In the 1960s, there were zero nesting pairs of Canada geese in Iowa. Thanks to successful conservation, there are now more than 75,000. Great for hunters in rural areas, not so great for those of us on urban lakes.

“As soon as it gets a little drier,” says Arthur, “where the grass isn’t quite as succulent, they’ll just literally pull it out by the roots and half my yard will be gone.”

But what can be done about them? We asked the DNR.

Can we shoot the geese?

“Um…you could shoot them during the regular gun season, yes,” Bunger says.

What about right now?

“Uh, no,” he says.

Even bows, which are helpful in controlling urban deer, don’t work well for geese. In fact, all lethal means are met with pushback.

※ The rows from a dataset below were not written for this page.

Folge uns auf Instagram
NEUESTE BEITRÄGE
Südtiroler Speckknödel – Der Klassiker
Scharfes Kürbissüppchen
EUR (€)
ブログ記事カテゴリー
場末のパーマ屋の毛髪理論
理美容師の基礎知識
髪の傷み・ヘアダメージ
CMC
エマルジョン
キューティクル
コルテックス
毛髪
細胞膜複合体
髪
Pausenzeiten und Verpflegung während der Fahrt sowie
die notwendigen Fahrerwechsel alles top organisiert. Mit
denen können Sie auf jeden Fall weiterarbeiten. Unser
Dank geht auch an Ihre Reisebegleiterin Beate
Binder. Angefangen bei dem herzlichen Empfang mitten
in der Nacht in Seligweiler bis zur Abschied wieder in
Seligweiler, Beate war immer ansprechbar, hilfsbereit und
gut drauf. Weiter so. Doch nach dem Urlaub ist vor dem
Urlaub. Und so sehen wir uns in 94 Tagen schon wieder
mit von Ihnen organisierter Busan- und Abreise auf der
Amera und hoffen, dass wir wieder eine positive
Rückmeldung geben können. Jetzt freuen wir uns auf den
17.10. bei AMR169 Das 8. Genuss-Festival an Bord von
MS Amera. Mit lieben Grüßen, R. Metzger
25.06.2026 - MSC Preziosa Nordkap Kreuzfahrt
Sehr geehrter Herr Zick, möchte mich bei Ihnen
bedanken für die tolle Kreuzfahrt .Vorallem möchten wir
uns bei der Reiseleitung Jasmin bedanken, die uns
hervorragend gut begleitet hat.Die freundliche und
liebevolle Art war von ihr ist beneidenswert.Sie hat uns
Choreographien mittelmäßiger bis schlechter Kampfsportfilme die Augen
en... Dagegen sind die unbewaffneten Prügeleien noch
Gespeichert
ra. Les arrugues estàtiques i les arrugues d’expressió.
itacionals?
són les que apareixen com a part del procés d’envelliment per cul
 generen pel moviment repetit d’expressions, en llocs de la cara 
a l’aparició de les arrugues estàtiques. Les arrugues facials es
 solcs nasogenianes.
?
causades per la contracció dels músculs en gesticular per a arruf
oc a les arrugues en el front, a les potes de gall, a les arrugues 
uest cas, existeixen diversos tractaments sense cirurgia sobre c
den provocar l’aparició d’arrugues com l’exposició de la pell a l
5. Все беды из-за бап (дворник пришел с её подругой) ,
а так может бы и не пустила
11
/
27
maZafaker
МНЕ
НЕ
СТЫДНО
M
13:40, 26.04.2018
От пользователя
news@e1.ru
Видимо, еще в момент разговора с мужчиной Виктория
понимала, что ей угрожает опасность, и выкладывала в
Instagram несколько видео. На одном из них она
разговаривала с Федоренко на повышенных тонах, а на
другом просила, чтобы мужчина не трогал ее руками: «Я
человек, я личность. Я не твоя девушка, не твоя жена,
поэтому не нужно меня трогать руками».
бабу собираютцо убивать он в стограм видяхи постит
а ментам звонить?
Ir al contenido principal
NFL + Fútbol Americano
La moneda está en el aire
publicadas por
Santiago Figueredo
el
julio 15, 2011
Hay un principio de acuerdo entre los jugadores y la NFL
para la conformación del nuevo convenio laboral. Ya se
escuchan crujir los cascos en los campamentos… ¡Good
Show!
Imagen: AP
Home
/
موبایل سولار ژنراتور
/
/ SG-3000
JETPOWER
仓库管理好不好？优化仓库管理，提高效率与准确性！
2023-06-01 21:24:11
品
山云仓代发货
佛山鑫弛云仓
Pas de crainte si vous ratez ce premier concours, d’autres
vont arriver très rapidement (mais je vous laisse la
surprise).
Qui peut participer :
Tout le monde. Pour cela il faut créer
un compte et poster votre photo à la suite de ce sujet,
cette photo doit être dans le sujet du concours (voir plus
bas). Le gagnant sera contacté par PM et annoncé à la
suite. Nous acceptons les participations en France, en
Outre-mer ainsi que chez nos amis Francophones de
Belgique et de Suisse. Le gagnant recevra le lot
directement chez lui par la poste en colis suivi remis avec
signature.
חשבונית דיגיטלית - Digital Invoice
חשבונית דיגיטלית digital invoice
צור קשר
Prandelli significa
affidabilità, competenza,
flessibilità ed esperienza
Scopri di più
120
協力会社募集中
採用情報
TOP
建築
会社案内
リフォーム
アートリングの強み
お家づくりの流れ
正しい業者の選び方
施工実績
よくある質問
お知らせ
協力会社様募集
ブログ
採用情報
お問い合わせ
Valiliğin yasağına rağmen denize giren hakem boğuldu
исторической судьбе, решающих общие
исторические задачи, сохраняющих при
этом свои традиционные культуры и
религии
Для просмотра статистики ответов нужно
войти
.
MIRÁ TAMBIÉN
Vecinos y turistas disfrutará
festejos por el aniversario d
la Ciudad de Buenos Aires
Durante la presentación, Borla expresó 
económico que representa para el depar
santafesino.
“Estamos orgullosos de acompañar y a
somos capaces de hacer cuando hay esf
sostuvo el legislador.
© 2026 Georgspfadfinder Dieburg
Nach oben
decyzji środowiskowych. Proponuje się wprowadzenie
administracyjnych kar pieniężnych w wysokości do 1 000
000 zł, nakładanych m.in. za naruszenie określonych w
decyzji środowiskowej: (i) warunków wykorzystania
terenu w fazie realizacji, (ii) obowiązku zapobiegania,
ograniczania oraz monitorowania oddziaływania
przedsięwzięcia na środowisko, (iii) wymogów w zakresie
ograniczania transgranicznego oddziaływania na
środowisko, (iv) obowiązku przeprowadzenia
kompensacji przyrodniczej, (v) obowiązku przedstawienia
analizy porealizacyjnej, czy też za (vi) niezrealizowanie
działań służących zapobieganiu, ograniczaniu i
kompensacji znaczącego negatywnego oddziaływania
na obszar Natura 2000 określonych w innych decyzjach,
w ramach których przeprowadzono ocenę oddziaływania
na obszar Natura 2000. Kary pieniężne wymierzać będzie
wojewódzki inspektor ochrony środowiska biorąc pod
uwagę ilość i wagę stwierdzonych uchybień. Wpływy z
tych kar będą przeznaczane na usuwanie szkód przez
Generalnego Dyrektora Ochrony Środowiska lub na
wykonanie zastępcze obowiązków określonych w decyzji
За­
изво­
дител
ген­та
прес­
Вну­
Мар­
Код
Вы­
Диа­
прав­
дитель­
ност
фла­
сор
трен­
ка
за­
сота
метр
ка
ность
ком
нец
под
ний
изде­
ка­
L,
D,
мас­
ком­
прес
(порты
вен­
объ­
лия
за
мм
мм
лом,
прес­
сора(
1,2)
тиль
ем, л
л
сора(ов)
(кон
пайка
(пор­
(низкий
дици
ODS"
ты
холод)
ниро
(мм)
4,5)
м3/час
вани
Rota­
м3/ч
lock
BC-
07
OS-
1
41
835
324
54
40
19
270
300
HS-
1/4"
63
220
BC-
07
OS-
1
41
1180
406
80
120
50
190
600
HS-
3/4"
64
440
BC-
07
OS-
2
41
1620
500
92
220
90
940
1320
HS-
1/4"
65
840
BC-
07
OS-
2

“I’ve been in that situation where I’ve had to walk away,” Bunger remembers, “because somebody over here was telling me this goose is a problem it was pecking at my car, and the lady on the other side of the parking lot says get out of here, don’t touch them.”

One method that can help is goose birth control. Coating eggs in corn oil keeps them from developing.

“It’s a humane way,” says Paine, “the Humane Society of the United States endorses this.”

But only a licensed expert like Paine can legally touch the eggs, so there’s another roadblock.

What about predators? Could we bring some coyotes in?

“Ha!” Bunger laughs. “That would bring along some other problems with other people maybe.”

Actually, we’re barkin’ up the right tree. Meet Mac the border collie. He’s not a coyote but watch him play one on TV. He’s one of Mike and Hope Paine’s “goose dogs.”

“They get used to other scare tactics,” Mike says, “but the border collie is the best.”

Both on land and in the water, Mac and the Paines harass the geese into moving elsewhere.

“They get the idea that this is not a safe place,” says Hope, “they try to find a safe place to raise their young.”

But they’ll need visit each site several times a day for weeks on end, and that’s not cheap.

“Several hundred to several thousand per month,” Mike says.

For those with the money, Mac is the best solution. Others will need to allow the DNR’s approach of controlled hunts to take effect or push their city governments to take more action—action that residents (many who like geese a lot) must agree on.

“We’re not trying to do these things under the table, so to speak,” Bunger says, “we want to make sure that people are aware, they’re their geese—they belong to everybody, quite frankly.”

For my neighborhood, we’ll need to get used to the fact that there is always two sides of nature, one you admire, and one you don’t.